- Court: United States Court of Appeals for the Second Circuit
- Full case name: The T.J. Hooper
- Decided: July 21 1932
- Citations: The T. J. Hooper, 60 F.2d 737, 1932 U.S. App. LEXIS 2592

Court membership
- Judges sitting: Learned Hand, Thomas Walter Swan, Augustus Noble Hand

Case opinions
- Majority: Hand, joined by Swan, Hand

= The T.J. Hooper =

American legal decision

The T.J. Hooper, 60 F.2d 737 (2d. Cir. 1932) is a 1932 admiralty law decision of the United States Court of Appeals for the Second Circuit. The case is commonly known by the name of one of the vessels involved.

==Background==
In March 1928, two barges, belonging to the Northern Barge Company, had lifted cargoes of coal at Norfolk, Virginia, for New York. They were towed by tugboats, the "Montrose" and the "Hooper," and were lost off the Jersey Coast on March tenth, in an easterly gale.

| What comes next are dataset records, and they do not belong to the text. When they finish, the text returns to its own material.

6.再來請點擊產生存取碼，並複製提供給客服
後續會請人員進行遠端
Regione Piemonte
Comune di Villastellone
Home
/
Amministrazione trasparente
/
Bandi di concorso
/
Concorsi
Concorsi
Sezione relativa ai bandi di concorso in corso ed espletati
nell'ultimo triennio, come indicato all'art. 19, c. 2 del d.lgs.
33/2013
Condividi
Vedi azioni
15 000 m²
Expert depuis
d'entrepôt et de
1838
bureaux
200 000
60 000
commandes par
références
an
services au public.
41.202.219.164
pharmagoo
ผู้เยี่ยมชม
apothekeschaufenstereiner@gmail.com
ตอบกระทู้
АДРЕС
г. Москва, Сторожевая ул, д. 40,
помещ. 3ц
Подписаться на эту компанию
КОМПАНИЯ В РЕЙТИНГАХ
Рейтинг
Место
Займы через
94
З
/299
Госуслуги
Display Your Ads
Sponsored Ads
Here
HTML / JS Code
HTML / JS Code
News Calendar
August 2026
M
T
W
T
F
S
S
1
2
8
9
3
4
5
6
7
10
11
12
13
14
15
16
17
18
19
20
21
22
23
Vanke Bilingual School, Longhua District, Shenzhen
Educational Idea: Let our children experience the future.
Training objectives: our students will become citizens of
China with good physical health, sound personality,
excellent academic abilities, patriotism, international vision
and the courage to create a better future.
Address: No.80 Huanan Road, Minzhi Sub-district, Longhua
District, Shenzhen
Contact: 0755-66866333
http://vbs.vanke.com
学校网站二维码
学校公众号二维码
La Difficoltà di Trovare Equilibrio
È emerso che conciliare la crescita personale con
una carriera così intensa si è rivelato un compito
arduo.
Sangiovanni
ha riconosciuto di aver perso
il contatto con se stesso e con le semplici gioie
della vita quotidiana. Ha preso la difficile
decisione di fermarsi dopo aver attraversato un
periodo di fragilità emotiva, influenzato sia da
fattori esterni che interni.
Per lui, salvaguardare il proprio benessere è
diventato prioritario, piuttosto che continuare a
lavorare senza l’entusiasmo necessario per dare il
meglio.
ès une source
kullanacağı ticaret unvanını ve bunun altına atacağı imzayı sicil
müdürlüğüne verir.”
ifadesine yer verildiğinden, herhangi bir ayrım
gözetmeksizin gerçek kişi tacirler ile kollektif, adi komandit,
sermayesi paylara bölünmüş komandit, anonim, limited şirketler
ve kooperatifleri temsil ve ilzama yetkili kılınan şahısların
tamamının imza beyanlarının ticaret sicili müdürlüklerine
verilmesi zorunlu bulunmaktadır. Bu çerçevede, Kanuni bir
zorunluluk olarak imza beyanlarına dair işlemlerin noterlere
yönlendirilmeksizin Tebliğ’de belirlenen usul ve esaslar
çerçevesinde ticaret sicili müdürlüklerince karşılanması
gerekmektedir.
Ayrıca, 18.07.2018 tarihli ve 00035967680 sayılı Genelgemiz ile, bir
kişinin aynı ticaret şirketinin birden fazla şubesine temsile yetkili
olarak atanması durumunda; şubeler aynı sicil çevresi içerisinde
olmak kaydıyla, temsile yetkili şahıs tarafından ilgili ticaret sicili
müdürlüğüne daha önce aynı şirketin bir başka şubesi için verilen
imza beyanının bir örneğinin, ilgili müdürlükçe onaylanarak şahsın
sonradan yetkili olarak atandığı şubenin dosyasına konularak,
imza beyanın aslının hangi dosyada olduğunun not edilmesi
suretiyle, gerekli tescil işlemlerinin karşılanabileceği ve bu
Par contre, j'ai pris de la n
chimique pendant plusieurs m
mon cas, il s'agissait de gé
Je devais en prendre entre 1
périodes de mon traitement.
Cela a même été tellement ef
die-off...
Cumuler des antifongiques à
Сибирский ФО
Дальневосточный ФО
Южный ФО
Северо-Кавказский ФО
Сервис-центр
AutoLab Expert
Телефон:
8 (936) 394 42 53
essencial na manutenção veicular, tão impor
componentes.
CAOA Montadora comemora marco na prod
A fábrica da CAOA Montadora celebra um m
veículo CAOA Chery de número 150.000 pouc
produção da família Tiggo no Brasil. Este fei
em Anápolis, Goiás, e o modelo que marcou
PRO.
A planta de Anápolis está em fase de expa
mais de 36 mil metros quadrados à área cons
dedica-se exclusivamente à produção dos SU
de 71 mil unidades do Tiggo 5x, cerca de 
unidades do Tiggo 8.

As a result, the cargo owners sued the barges, the owner of the barges sued the tugs, and the owner of the tug filed a petition to limit its liability.

==Ruling==
Judge Learned Hand wrote the majority opinion for the court; he stated that even though there was not a custom for these ships to be equipped with a radio at the time, it was unreasonable for them not to.